You could try reading a book while in bed. Must be a long piece of work like a novel. I'm not sure whether it works with after having just waken up, but it's worth a try.
posted by curagea at 10:30 AM on August 15, 2008

Yeah, I know, I'm quite crap for changing my meds. It's just that this psychiatrist, not only absolutely not listening to me in the least (I told him I wanted sleeping pills, he insisted on prescribing yet another mood stabilizer despite me insisting that that part of my life is just fine)
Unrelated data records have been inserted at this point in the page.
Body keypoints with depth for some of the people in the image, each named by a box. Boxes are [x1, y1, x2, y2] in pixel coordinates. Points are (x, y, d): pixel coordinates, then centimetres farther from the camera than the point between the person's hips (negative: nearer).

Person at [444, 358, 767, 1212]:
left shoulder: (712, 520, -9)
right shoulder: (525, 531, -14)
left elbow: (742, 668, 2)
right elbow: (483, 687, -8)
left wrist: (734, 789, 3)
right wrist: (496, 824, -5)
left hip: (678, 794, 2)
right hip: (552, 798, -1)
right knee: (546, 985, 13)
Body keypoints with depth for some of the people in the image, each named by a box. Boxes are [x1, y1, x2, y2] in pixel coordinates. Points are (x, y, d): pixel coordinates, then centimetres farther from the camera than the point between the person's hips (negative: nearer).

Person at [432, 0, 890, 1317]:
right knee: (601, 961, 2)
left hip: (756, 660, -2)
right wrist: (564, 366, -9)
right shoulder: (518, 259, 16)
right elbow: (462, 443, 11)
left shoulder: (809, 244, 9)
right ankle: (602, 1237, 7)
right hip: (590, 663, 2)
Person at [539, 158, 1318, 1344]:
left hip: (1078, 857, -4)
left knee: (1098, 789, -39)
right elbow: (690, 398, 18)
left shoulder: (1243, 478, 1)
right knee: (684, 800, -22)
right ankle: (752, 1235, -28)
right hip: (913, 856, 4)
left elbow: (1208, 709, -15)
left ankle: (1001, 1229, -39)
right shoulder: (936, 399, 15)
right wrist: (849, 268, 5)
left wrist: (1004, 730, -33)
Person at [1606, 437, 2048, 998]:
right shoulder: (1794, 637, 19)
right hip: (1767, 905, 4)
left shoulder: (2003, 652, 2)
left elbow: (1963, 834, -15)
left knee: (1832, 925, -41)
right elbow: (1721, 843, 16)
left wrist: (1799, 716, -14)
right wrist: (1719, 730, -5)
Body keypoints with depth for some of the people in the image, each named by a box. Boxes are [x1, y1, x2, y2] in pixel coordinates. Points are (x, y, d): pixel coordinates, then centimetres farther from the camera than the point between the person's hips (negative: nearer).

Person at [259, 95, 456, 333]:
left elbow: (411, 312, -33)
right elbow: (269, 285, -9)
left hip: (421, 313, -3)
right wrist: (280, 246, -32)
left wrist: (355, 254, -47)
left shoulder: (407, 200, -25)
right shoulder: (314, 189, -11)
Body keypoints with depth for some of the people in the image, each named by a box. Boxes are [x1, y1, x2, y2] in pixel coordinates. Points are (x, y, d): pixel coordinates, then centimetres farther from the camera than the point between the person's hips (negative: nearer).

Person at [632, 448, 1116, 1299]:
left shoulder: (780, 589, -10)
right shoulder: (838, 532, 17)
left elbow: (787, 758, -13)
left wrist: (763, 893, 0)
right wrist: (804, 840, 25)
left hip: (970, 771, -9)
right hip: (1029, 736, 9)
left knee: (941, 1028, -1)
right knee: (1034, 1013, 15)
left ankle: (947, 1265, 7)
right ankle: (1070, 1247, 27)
It's also possible that he is listening to you. Early morning awakening is one of the classic signs of depression. My guess is he's trying to treat the cause of your sleep problems by adjusting your meds rather than giving you sleeping pills which be treating a symptom of the larger problem. If that is the case there is obviously a communication problem since you should have an understanding of what he's doing and why.
posted by sero_venientibus_ossa at 1:49 PM on August 15, 2008

Waking up at least two hours before you intend every morning is a symptom of melancholic depression. Please find a new psychiatrist - if you're in the SF Bay Area I can give you some recommendations.